++++ RECORD EXCERPTS ++++
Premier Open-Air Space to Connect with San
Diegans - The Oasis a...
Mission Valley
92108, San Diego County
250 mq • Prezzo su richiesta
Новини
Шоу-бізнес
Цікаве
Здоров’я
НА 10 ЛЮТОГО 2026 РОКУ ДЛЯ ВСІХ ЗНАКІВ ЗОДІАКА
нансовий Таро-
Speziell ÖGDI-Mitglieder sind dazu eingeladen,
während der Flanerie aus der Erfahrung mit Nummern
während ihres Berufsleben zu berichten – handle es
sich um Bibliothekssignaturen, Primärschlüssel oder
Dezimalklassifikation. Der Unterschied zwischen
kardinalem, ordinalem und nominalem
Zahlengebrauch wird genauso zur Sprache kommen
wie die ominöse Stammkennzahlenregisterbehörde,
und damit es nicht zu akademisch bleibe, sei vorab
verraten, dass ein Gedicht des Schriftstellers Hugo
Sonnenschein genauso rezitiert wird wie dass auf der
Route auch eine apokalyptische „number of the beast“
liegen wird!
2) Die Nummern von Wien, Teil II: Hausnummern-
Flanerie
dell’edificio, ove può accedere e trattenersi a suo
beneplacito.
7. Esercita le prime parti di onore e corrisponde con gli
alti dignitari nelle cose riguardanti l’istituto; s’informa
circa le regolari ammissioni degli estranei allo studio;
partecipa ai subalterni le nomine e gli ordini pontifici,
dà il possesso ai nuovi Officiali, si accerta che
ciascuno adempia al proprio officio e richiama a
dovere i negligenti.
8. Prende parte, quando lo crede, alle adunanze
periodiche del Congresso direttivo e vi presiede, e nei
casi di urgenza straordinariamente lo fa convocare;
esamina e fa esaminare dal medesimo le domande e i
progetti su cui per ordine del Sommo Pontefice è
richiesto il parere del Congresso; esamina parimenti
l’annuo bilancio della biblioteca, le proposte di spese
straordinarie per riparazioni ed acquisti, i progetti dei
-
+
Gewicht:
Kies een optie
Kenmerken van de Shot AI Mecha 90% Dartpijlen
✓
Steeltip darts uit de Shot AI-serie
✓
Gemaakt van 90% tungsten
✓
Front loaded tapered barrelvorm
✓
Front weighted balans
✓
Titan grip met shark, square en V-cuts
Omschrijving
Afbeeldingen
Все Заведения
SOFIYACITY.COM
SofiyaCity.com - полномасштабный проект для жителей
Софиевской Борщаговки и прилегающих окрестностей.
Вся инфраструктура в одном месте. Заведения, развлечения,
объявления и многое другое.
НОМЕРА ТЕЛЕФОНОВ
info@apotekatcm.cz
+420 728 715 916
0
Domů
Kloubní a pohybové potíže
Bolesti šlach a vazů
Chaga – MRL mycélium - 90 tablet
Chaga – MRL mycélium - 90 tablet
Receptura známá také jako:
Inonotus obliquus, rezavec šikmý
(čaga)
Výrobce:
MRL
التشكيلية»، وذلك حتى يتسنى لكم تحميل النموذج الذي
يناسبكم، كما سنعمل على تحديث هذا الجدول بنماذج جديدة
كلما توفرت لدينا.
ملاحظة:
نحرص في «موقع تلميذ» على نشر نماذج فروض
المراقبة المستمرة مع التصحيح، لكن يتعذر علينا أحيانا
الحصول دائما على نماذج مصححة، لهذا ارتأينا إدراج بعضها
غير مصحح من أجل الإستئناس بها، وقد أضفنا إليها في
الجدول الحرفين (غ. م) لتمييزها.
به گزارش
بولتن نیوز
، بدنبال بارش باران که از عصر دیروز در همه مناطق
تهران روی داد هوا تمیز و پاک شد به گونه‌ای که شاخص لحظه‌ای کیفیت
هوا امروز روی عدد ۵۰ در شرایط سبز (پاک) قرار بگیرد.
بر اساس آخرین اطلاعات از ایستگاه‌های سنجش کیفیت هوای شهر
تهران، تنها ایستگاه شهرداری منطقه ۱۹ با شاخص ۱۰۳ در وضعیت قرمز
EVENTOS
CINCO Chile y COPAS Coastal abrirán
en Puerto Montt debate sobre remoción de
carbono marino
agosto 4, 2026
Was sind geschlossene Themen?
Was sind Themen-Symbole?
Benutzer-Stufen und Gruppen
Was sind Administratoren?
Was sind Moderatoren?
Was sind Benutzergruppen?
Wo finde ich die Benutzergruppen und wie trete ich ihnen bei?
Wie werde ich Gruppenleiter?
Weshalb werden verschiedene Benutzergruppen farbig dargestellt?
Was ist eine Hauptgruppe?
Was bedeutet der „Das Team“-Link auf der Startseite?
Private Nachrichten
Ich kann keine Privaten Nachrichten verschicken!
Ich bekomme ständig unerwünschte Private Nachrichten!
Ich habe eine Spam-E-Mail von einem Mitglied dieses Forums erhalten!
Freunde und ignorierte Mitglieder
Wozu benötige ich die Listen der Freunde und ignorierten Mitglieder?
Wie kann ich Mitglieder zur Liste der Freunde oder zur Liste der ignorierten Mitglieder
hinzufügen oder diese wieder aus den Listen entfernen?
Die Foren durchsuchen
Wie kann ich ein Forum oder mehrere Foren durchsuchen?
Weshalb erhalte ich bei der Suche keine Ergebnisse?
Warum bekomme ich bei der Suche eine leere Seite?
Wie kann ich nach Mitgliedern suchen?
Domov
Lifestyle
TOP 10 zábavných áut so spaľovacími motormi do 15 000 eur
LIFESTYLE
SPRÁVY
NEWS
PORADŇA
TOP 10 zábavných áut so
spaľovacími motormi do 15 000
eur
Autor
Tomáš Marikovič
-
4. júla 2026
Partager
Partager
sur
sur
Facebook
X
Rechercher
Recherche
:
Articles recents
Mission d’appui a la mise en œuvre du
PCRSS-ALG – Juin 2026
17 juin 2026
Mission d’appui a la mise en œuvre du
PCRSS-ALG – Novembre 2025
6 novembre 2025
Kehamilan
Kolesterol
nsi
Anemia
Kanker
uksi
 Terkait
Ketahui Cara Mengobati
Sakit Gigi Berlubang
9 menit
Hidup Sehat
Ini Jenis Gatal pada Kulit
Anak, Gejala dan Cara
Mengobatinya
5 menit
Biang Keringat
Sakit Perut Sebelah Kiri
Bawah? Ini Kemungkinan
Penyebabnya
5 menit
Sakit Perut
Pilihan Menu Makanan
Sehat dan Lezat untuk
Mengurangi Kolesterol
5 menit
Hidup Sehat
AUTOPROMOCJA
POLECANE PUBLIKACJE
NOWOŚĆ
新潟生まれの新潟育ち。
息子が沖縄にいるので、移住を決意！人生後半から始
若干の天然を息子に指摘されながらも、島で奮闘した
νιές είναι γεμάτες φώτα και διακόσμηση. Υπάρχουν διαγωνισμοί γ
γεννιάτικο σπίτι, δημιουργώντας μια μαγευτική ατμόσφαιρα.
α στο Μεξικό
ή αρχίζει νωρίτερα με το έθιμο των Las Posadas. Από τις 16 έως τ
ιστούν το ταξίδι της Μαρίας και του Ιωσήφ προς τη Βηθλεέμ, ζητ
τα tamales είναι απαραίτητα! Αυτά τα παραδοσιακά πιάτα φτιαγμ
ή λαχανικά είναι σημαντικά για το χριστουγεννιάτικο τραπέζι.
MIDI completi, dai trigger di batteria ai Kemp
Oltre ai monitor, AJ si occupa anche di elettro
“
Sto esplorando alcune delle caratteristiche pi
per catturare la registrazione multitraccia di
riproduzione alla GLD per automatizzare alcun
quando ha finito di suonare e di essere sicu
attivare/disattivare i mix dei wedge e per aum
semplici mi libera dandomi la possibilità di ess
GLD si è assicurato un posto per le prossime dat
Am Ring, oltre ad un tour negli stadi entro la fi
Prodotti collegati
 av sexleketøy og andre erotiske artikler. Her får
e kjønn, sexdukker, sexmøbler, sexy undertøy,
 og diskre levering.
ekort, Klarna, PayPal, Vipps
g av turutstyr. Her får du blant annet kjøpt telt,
++++
_ASSIGNED TASK_:
Pull out the lines of the data word for word, starting at the very beginning and ending at the line that contains "Speziell ÖGDI-Mitglieder sind", with that line included.

_EXERCISE RESPONSE_:
Premier Open-Air Space to Connect with San
Diegans - The Oasis a...
Mission Valley
92108, San Diego County
250 mq • Prezzo su richiesta
Новини
Шоу-бізнес
Цікаве
Здоров’я
НА 10 ЛЮТОГО 2026 РОКУ ДЛЯ ВСІХ ЗНАКІВ ЗОДІАКА
нансовий Таро-
Speziell ÖGDI-Mitglieder sind dazu eingeladen,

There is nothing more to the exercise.